##### LISTED ENTRIES #####

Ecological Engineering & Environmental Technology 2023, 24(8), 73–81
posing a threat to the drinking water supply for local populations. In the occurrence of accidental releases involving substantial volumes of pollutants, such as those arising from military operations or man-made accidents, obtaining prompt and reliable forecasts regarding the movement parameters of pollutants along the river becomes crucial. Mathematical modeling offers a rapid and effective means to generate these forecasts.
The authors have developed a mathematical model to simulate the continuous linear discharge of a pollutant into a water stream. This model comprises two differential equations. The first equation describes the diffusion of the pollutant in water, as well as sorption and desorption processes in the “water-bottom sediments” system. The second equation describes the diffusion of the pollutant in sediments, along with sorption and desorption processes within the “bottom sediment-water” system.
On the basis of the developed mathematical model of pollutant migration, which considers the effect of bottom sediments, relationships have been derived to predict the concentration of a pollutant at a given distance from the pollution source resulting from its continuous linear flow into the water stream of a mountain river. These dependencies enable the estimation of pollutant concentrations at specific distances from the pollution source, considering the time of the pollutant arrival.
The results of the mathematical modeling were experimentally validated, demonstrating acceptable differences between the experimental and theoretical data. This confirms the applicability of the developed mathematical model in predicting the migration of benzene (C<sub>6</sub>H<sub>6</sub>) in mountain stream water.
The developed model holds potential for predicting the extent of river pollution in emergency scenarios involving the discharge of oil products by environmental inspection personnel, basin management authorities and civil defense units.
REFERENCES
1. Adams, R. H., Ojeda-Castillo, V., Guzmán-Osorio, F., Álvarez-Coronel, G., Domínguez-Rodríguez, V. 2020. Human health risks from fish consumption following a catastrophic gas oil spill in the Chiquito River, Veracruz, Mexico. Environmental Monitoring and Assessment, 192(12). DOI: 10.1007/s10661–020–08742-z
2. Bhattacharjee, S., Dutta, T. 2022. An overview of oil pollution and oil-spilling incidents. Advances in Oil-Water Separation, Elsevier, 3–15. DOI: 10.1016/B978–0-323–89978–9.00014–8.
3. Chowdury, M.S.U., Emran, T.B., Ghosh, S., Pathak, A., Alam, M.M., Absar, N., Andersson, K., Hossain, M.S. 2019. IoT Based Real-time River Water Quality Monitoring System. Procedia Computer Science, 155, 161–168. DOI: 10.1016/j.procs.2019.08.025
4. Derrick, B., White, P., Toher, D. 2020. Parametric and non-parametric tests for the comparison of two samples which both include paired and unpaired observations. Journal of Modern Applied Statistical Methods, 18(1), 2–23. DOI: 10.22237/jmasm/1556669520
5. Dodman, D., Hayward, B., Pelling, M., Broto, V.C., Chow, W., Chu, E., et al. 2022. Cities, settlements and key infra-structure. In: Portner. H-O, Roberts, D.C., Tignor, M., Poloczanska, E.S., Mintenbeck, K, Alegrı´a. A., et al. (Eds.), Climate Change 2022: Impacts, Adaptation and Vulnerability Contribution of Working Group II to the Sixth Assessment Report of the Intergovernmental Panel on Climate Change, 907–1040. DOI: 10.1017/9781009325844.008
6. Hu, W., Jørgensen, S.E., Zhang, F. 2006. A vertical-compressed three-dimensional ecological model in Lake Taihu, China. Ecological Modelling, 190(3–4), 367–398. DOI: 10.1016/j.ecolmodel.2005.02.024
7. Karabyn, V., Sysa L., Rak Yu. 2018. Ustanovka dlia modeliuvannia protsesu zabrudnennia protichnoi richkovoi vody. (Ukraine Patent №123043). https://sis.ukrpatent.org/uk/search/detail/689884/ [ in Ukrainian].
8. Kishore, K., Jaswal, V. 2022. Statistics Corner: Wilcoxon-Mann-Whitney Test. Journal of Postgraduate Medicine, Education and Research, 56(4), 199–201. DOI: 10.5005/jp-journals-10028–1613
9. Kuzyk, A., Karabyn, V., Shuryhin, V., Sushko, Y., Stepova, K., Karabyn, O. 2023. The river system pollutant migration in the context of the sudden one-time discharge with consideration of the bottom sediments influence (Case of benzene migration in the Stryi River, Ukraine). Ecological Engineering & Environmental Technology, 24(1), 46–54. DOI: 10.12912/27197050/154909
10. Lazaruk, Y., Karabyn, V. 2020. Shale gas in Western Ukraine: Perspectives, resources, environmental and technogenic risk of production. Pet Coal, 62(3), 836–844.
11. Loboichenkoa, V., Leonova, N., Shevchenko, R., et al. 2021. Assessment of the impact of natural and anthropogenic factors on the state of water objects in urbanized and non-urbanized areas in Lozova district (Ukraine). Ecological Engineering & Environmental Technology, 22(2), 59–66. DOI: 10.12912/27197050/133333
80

#####
##### LISTED ENTRIES #####

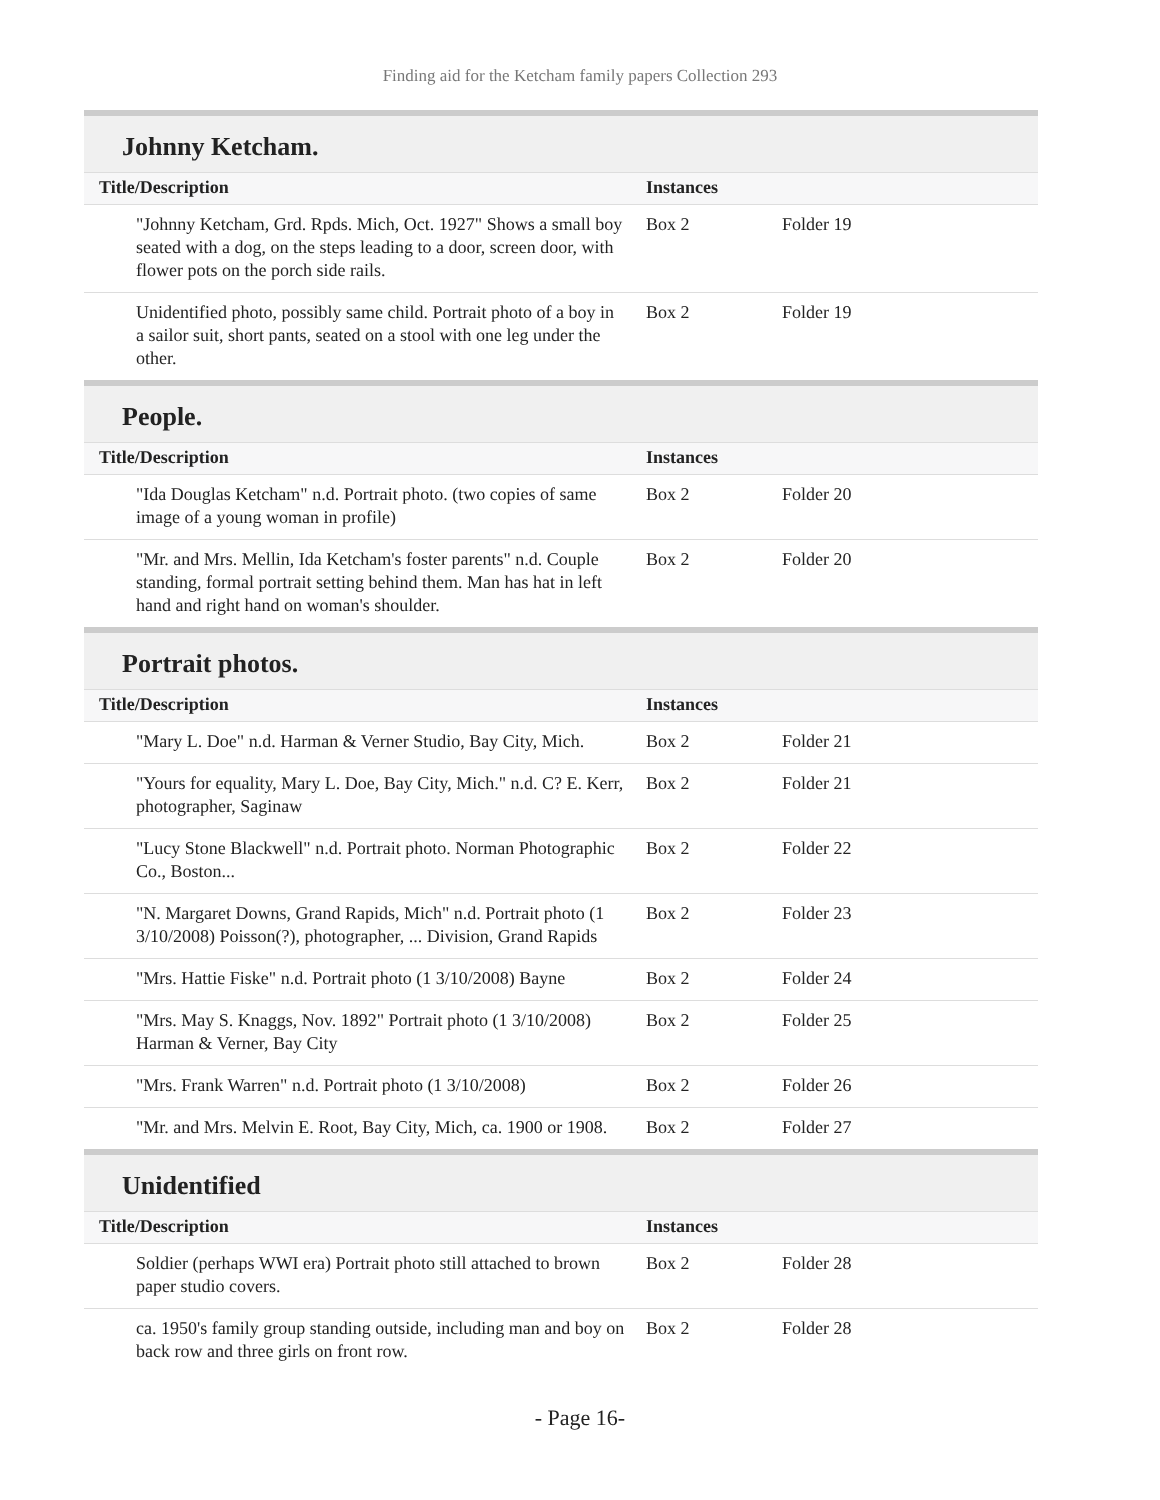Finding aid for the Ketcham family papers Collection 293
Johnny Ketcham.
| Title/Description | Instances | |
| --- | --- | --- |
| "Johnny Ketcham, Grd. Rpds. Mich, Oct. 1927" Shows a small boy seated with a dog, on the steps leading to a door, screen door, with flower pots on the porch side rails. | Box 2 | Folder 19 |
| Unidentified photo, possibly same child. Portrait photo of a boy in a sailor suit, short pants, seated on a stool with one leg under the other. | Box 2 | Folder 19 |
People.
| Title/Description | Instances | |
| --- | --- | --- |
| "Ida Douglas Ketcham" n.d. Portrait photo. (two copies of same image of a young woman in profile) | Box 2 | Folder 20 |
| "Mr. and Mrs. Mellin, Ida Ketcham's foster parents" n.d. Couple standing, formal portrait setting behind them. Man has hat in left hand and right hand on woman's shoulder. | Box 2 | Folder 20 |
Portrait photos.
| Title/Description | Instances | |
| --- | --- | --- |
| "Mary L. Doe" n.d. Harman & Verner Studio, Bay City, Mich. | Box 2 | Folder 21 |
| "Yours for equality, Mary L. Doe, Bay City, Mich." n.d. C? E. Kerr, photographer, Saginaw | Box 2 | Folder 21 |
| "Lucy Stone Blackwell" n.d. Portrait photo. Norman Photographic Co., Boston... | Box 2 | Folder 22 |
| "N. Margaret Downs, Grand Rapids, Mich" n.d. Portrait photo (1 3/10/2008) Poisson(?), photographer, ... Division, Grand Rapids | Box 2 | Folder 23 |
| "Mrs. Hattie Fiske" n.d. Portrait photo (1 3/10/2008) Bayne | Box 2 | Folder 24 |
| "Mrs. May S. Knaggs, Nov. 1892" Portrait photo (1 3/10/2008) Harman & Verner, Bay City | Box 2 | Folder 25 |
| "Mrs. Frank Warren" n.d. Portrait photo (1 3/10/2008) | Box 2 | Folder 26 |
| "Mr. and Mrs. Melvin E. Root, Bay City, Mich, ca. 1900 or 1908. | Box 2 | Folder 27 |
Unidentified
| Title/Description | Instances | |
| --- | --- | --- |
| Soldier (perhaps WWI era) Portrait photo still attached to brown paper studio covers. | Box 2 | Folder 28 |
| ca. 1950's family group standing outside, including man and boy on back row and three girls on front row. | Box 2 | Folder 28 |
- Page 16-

#####

- _WHAT IS BEING ASKED_: Counting only lines that contain the word "seated", give the number found in the data, and nothing else.

- _SOLUTION FOR THIS TASK_: 2